The association called for fuel duty to be frozen for a further two years, and for the introduction of an “essential-user rebate” for truck and coach operators.

It also advocated a 12-month postponement of the forthcoming 1 April changes to rules around red diesel, with a phased introduction thereafter.

In addition, it said increased flexibility for the apprenticeship levy would help address “acute labour shortages”, as would the continuation of the HGV skills bootcamps.

RHA executive director for policy and public affairs, Rod McKenzie, highlighted the potential consequences of rising fuel prices for the low-margin haulage industry.

“The average haulage business makes an annual profit of three per cent,” he said.

“Put another way, the weekly profit of a truck of may be £80 but the increase in the price of fuel can equate to between £77-£87 per week per truck, thereby completely wiping out any potential profit.

“Of course, hauliers can put up prices. That will add to the general escalating pressures on inflation for everyone. That’s bad for our businesses, some of whose existence is now threatened – and indeed for all of us in the UK, as prices rise.

“But the government can, and we think should, do something about it.”

Ahead of chancellor Rishi Sunak’s spring statement, the RHA has been encouraging its members to write to their MPs urging action on fuel prices, and said thousands had already done so.

Logistics UK has also called for a cut in fuel duty, with policy director Elizabeth de Jong having written to Mr Sunak.

She warned: “These additional costs cannot be absorbed by logistics operators and it is unavoidable that much of these cost rises will need to be passed on to end customers as a result.

“Fuel is the single biggest expense incurred by logistics operators – it accounts for a third of the annual operating cost of an HGV and without it, goods cannot be delivered to their destinations.

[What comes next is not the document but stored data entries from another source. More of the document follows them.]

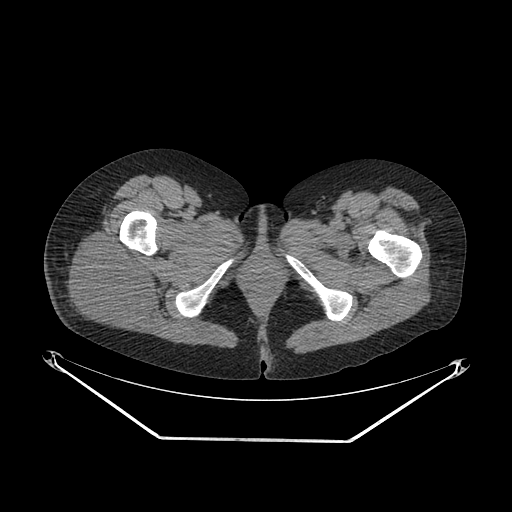
CT of an extremity soft-tissue mass (from a PET/CT study), one axial slice; slice 35 of 267 in the series (ordered by position); reconstruction kernel SOFT; 140 kVp; soft-tissue window (W 400 / L 40 HU); 3.75 mm slice thickness; 512 × 512 image matrix. Female patient. From the clinical record (not read from this slice): histological type: epithelioid sarcoma with vascular differentiation; site of the primary tumour: right buttock.
Outlined on this slice (expert contour drawn on MRI and transferred to this co-registered scan by the dataset authors):
- gross tumour volume (mass): bounding box [x1, y1, x2, y2] px = [66, 235, 152, 328]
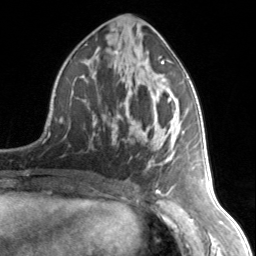
Breast MRI, one axial slice. Slice 71 of 134 in the series (ordered by position). Cropped to one breast. Dynamic contrast-enhanced series, time point 2 of 7 at this slice position (early post-contrast). 3 T. TE 1.7 ms, TR 4.6 ms. 256 × 256 image matrix, field of view 150 × 150 mm. Female patient.
Structures marked on this image (semi-automatic segmentation, software-assisted and operator-edited):
- enhancing-tissue mask used for the functional tumour volume (all voxels passing the contrast-enhancement thresholds inside the analysis volume; usually the tumour): box from (x=93, y=60) to (x=171, y=170) px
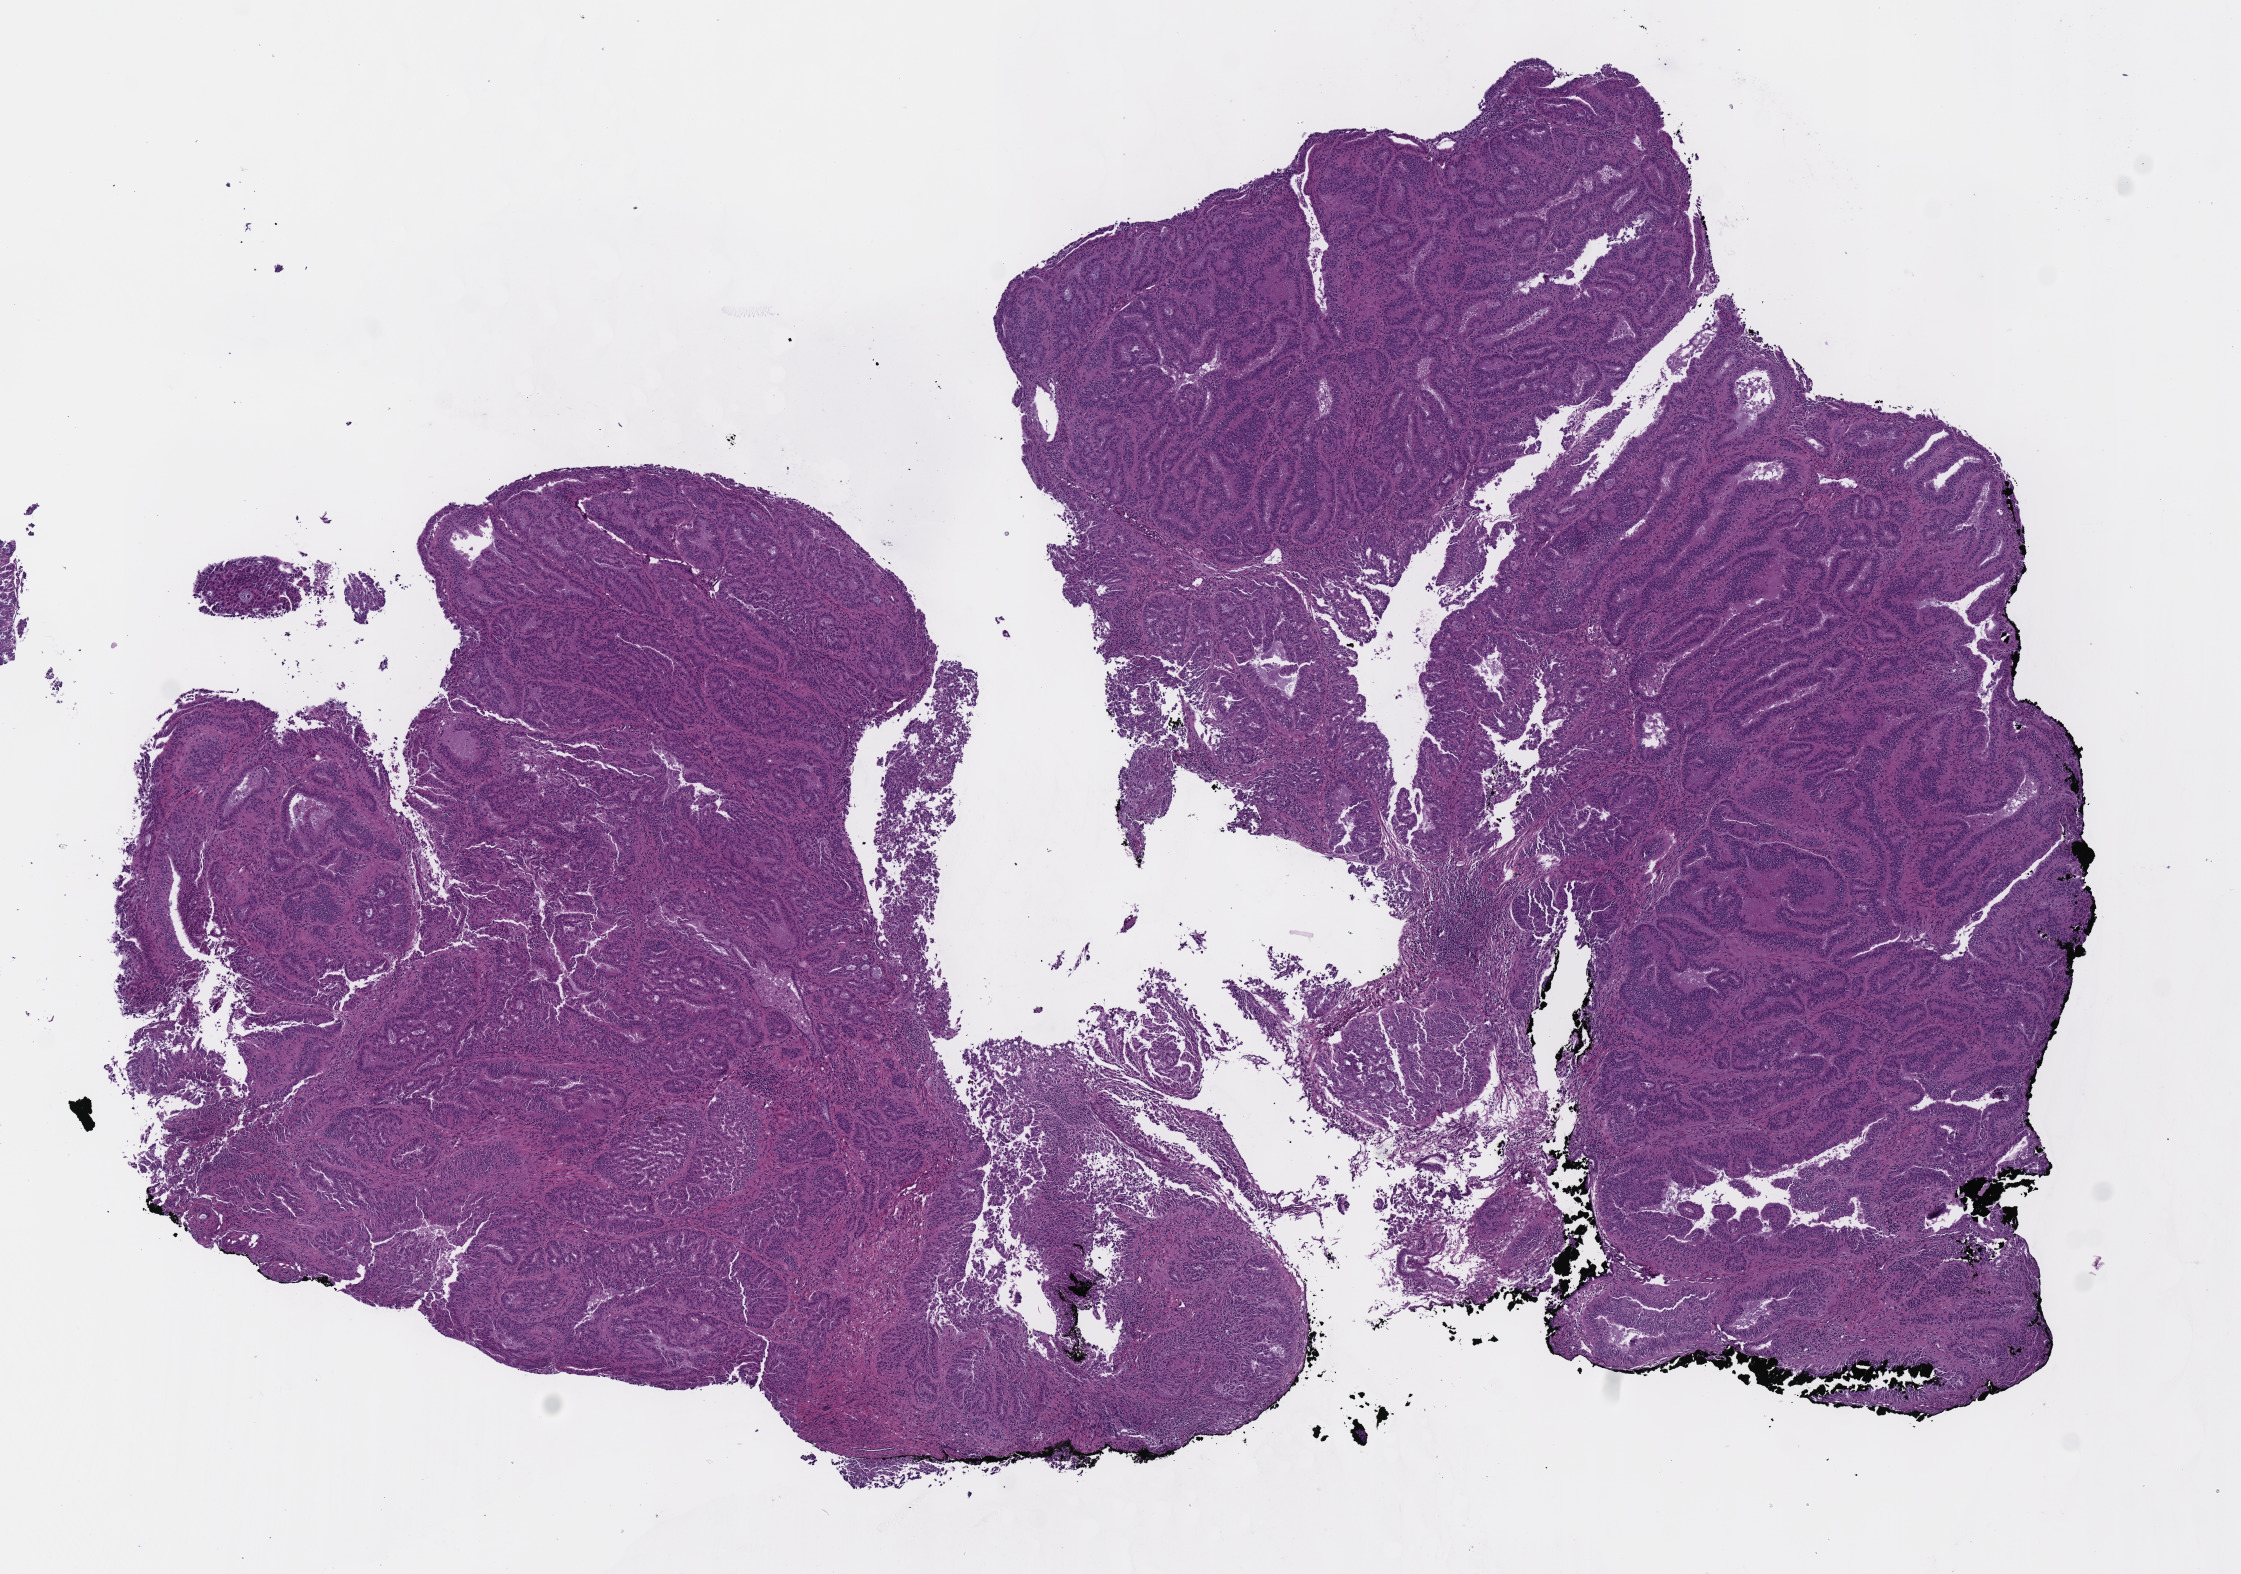
Whole-slide histology image, H&E-stained, shown as a low-resolution overview of the whole scanned area (about 8.8 x 6.2 mm, from a 40x scan), FFPE section, primary tumour sample from the uterus. Female patient; age at initial diagnosis 73 years. Histologic grade: G3 (poorly differentiated).
Lymph nodes positive (case pathology): 0 of 21 examined. Diagnosis: Serous cystadenocarcinoma, NOS (endometrium). FIGO stage: IA.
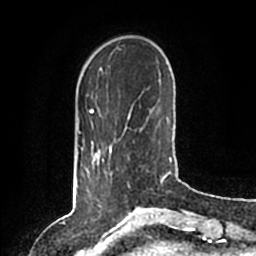
Breast MRI (dynamic contrast-enhanced), one axial slice. Slice 23 of 200 in the series (ordered by position). Cropped to one breast. Dynamic contrast-enhanced series, time point 2 of 6 at this slice position (early post-contrast). 1.5 T. TE 2.2 ms, TR 4.6 ms. 256 × 256 image matrix, field of view 160 × 160 mm. Female patient.
Outlined on this slice (semi-automatic segmentation, software-assisted and operator-edited):
- enhancing-tissue mask used for the functional tumour volume (all voxels passing the contrast-enhancement thresholds inside the analysis volume; usually the tumour): box from (x=86, y=146) to (x=112, y=196) px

“Logistics UK is urging Rishi Sunak MP to cut diesel fuel duty in the next budget.

“This reduction could be temporary and reviewed in the Autumn Statement, should fuel prices have fallen.”

Meanwhile, the world road transport organisation IRU also urged governments to act on rising fuel costs, advocating price caps and tax cuts “to avert a wider economic crisis”.

IRU said reports from CV operators in all regions painted a “bleak picture” of “soaring” fuel costs, with global oil prices reaching their highest level since 2008.

This situation was set to worsen, the organisation said, amidst “continuing instability and sanctions related to the Ukraine crisis.”

Last week it said average diesel prices including tax and excise had risen 33 per cent across 51 nations it tracks over the past 12 months, meaning operators must pass on increases to customers to avoid risking bankruptcy and further supply chain pressure.

IRU president Radu Dinescu said: “Commercial road transport operators are struggling with rapidly escalating fuel prices.

“Some are already on the verge of bankruptcy, but if road transport does not work properly, already stretched supply chains will be affected even more.

“The biggest losers will be operators’ clients, the ordinary citizens and businesses who will suffer if commercial road transport costs spiral out of control.”

Umberto de Pretto, IRU secretary general, added: “Almost everything eaten, worn or used by the world’s population is transported by truck at some point in its supply chain.

“If commercial road transport cost rises are not urgently contained, by capping fuel prices and cutting fuel taxes for operators, all communities and sectors of the global economy risk serious inflationary consequences. IRU calls on governments to act urgently.”